- Selected text -
At this juncture last year, he was preparing for the 2012 Olympics in London. After falling just a bit short of qualifying for the medal rounds, Valdez soon inked a managerial pact with Frank Espinoza as well as a promotional deal with Top Rank. Not long after, he made his pro debut and hasn’t looked back since. It’s been a whirlwind for the 22-year-old.
“That’s what I was thinking last night. I haven’t really gotten rest, just going through it. I haven’t really gotten rest, just going at it. I want to follow my dreams to become a world champion and if we want to do that, I gotta keep going. Can’t take too much rest,” said Valdez, who is 4-0 with four knockouts. This will be his third outing in 2013. His most recent outing took place on May 11th, a first round stoppage of Rocco Espinoza in Laredo, Texas.
“We want to keep him as active as possible,” said his manager, Espinoza, best known for handling the likes of Israel Vazquez and Martin Castillo in the past and currently, guiding WBC featherweight titlist Abner Mares. “We’re not going to rush him because he’s just 22 years old but we also know what we have here in Oscar, a guy who is extremely talented and a kid that wants to go places. But he’s been everything as advertised.”

- Study material -
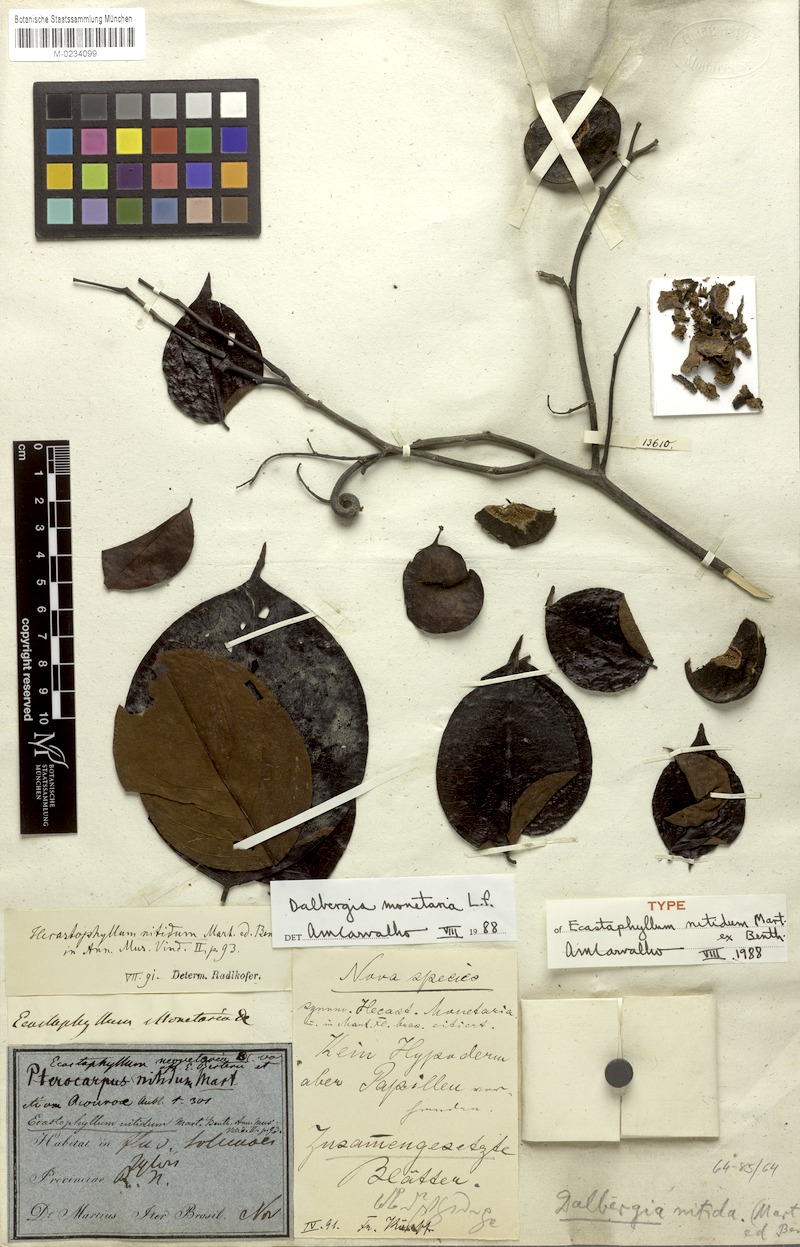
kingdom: Plantae
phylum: Tracheophyta
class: Magnoliopsida
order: Fabales
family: Fabaceae
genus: Dalbergia
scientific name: Dalbergia ovalis
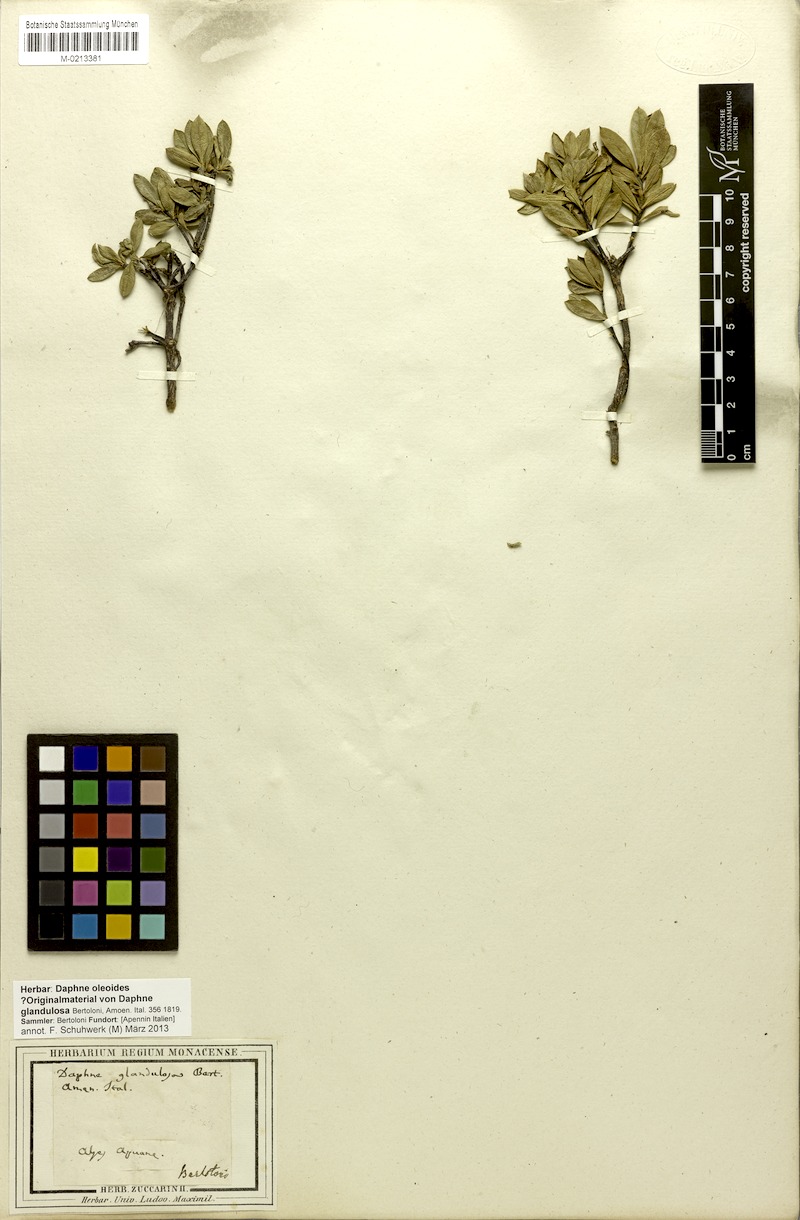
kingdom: Plantae
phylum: Tracheophyta
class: Magnoliopsida
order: Malvales
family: Thymelaeaceae
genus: Daphne
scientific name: Daphne oleoides
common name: Spurge-olive
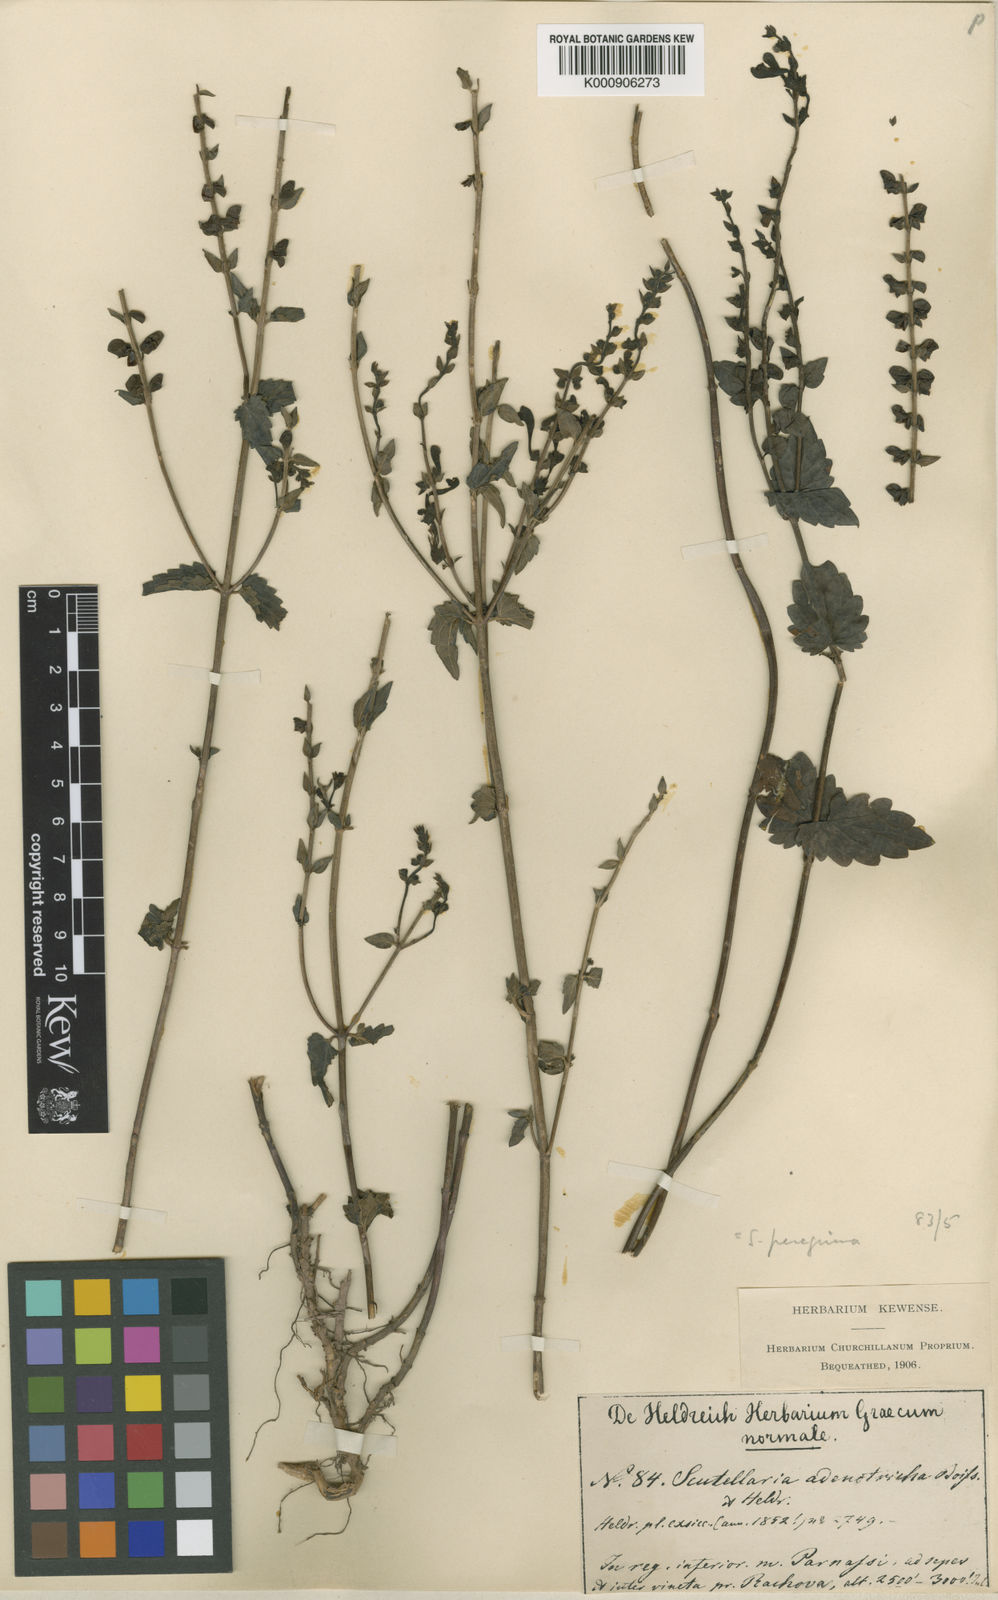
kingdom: Plantae
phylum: Tracheophyta
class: Magnoliopsida
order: Lamiales
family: Lamiaceae
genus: Scutellaria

- What you will do -
1 - Output the passage of the article on Valdez starting at "At this juncture" and ending at "in Laredo, Texas.".
2 - Answer these questions from the article on Valdez:
(a) With which company did Valdez sign a promotional deal?
(b) What is Valdez's professional record?
(c) Which WBC featherweight titlist does Espinoza currently guide?
The entries play no part in what is asked here.

- Answer section -
1 -
At this juncture last year, he was preparing for the 2012 Olympics in London. After falling just a bit short of qualifying for the medal rounds, Valdez soon inked a managerial pact with Frank Espinoza as well as a promotional deal with Top Rank. Not long after, he made his pro debut and hasn’t looked back since. It’s been a whirlwind for the 22-year-old.
“That’s what I was thinking last night. I haven’t really gotten rest, just going through it. I haven’t really gotten rest, just going at it. I want to follow my dreams to become a world champion and if we want to do that, I gotta keep going. Can’t take too much rest,” said Valdez, who is 4-0 with four knockouts. This will be his third outing in 2013. His most recent outing took place on May 11th, a first round stoppage of Rocco Espinoza in Laredo, Texas.

2 -
(a) Top Rank
(b) 4-0 with four knockouts
(c) Abner Mares